| 練習問題 |
1) 次の(a)~(c)が本文の内容と合っているかを、それぞれ「はい」か「いいえ」で答えてください。判断の決め手となる本文の語句も、そのまま引用して添えてください。
(a) ブルーグラスはカントリー・ミュージックから派生したジャンルである。
(b) ナガハグサはブルーグラスの日本名である。
(c) マウンテン・ミュージックの起源は19世紀に遡る。
2) 本文によると、「ブルーグラス」が音楽のジャンル名になったのはなぜですか。1~3文で説明してください。
3) 本文をもとに、次の問いに答えてください。
(a) ブルーグラスとカントリーは、ほぼどの時期に誕生しましたか。
(b) アパラチア地方に多く移り住んだのは、どこの人々ですか。
(c) 植物のブルーグラスは何科ですか。

| 読解用の本文 |
****************

ブルーグラス・ミュージックの誕生

ブルーグラス・ミュージックの誕生
ブルーグラスは、カントリーのサブ・ジャンルとして捉えられることもありますが、実は、ブルーグラスもカントリーもほぼ同時期(1940年代)に誕生しており、共にマウンテン・ミュージックを祖とする音楽です。起源が同じなので、2つのジャンルは雰囲気が似ており混同されがちですが、ブルーグラスはカントリー・ミュージックから派生したものではなく、マウンテン・ミュージックを原点とした1つの独立した音楽ジャンルとして捉えるのが正しい認識です。今回は、ブルーグラスを1つの独立した音楽ジャンルとして捉え、マウンテン・ミュージックの起源から、ブルーグラス・ミュージックの誕生までの歴史を見ていきましょう。

「ブルーグラス」の意味
ブルーグラスとはイネ科の植物で、別名ケンタッキー・ブルーグラスと呼ばれ、日本名はナガハグサと言います。また、ブルーグラスは、その草がよく生えているケンタッキー州 の別名(愛称)としても知られています。ブルーグラスが音楽のジャンル名となったのは、ケンタッキー州出身のビル・モンローが故郷にちなんでつけた、BILL MONROE & HIS BLUEGRASS BOYSのバンド名に由来しています。

ナガハグサ(ケンタッキー・ブルーグラス)

マウンテン・ミュージック(オールドタイム・ミュージック)の誕生
ブルーグラスの原点である「マウンテン・ミュージック(オールドタイム・ミュージック)」の起源は、17~18世紀のヨーロッパからアメリカへの移民の時代に遡ります。移民の中でも、スコットランド、アイルランドの人々がアパラチア地方(ヴァージニア州、ウエストヴァージニア州、ケンタッキー州、テネシー州、ノースキャロライナ州、サウスキャロライナ州にまたがる地域)に多く移り住み、そこで初めて、スコッチ・アイリッシュ音楽がアメリカに入ってきました。スコッチ・アイリッシュ音楽をはじめとする移民の音楽に、奴隷としてアフリカから連れて来られた黒人達の音楽が少しずつ混ざり合い、「マウンテン・ミュージック(オールドタイム・ミュージック)」を形作っていきました。ちなみにマウンテン・ミュージックのマウンテンでは文字通り「山」のことで、その当時アパラチアの山岳地帯で発生した新しい音楽を、「山岳地帯」に掛けてそのように呼んでいたようです。

****************

(保存済みデータ項目)
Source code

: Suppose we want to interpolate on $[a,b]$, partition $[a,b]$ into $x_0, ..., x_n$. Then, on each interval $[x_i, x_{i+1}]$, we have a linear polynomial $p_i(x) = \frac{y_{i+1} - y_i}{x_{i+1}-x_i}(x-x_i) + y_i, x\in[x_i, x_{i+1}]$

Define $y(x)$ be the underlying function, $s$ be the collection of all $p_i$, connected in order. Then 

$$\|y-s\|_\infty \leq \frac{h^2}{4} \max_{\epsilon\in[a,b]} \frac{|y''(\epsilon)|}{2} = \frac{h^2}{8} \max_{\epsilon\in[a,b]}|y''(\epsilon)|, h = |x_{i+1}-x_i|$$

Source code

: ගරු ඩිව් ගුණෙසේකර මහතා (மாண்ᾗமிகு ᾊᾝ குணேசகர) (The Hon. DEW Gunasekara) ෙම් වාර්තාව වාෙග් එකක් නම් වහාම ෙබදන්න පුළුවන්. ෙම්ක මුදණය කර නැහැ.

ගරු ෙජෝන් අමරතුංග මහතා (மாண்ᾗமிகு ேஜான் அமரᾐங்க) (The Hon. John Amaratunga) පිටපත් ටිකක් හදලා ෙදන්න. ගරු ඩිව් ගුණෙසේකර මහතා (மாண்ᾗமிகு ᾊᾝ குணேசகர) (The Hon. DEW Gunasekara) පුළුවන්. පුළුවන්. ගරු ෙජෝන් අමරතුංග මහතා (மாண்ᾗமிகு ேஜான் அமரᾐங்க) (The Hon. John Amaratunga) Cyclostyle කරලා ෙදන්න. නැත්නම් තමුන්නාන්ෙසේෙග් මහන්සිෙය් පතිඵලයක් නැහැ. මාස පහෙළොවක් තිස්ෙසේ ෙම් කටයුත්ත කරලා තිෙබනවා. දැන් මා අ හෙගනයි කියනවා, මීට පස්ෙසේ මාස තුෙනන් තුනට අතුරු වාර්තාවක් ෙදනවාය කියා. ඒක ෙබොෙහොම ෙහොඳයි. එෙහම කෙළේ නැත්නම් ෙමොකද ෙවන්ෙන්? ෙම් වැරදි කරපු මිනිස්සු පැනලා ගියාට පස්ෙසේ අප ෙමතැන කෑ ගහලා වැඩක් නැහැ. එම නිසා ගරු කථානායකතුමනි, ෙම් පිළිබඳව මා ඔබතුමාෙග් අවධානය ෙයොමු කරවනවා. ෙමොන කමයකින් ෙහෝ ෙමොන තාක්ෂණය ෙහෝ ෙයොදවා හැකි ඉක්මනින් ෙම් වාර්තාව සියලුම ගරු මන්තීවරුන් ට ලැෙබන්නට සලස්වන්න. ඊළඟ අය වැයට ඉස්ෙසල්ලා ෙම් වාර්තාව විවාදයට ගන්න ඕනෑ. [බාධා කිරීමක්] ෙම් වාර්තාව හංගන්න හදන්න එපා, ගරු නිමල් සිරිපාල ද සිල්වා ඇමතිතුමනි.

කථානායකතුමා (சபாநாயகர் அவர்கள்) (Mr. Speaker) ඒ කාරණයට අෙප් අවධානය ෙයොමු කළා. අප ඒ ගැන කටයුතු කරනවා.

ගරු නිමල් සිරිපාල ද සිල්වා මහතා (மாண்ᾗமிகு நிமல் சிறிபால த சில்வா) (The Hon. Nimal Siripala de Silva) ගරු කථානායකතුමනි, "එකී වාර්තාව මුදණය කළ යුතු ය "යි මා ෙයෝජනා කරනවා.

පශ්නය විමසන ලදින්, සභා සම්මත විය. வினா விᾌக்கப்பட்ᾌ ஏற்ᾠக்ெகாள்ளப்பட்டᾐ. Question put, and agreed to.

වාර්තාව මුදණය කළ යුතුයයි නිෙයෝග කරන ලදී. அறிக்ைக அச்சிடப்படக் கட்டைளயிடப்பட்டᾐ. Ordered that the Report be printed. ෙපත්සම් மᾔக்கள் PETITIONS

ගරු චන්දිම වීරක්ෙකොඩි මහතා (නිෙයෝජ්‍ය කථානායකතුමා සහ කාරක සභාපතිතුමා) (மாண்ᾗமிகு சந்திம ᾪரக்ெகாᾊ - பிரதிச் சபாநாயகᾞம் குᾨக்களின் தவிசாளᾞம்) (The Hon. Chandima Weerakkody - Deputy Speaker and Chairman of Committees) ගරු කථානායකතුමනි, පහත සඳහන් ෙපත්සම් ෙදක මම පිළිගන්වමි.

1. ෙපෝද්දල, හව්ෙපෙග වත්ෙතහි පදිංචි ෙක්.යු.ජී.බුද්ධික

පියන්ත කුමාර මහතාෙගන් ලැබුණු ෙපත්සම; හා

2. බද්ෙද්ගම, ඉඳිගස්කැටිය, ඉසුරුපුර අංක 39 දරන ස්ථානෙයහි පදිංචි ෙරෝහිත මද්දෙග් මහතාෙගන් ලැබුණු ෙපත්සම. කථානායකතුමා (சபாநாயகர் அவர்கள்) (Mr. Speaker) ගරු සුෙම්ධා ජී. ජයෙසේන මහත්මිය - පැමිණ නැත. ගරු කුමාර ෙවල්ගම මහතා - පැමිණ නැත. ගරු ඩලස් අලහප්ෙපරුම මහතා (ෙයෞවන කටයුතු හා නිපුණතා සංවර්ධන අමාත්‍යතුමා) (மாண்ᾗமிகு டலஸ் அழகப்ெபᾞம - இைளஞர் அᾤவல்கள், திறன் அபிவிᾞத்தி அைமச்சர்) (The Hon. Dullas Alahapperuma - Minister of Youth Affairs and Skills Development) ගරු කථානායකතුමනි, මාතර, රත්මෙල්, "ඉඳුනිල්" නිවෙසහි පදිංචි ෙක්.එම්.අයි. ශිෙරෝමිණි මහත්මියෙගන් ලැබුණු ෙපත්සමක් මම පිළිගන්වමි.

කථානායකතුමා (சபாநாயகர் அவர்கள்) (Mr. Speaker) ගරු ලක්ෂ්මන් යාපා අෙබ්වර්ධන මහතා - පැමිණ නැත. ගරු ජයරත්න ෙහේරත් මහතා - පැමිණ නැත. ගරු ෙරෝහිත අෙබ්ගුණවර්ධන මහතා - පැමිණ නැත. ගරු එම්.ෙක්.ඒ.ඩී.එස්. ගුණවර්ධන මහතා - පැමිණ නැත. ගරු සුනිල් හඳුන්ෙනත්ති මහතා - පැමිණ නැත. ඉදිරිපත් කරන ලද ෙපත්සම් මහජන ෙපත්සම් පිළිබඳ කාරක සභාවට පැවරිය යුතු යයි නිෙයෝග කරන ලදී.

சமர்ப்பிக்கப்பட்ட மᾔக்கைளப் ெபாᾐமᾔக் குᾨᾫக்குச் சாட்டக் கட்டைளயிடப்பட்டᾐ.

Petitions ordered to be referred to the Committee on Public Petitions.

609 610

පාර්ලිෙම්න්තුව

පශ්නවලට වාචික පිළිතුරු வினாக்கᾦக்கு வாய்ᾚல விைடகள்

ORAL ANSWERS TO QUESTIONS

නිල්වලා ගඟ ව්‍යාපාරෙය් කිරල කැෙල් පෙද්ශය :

****************

| 各問の解答 |
1)
(a) いいえ:「ブルーグラスはカントリー・ミュージックから派生したものではなく」
(b) はい:「日本名はナガハグサと言います」
(c) いいえ:「17~18世紀のヨーロッパからアメリカへの移民の時代に遡ります」

2) ケンタッキー州出身のビル・モンローが、故郷にちなんでバンド名を「BILL MONROE & HIS BLUEGRASS BOYS」とつけたことが由来です。ブルーグラスはケンタッキー州によく生えている草で、州の別名(愛称)としても知られています。

3)
(a) 1940年代
(b) スコットランド、アイルランドの人々
(c) イネ科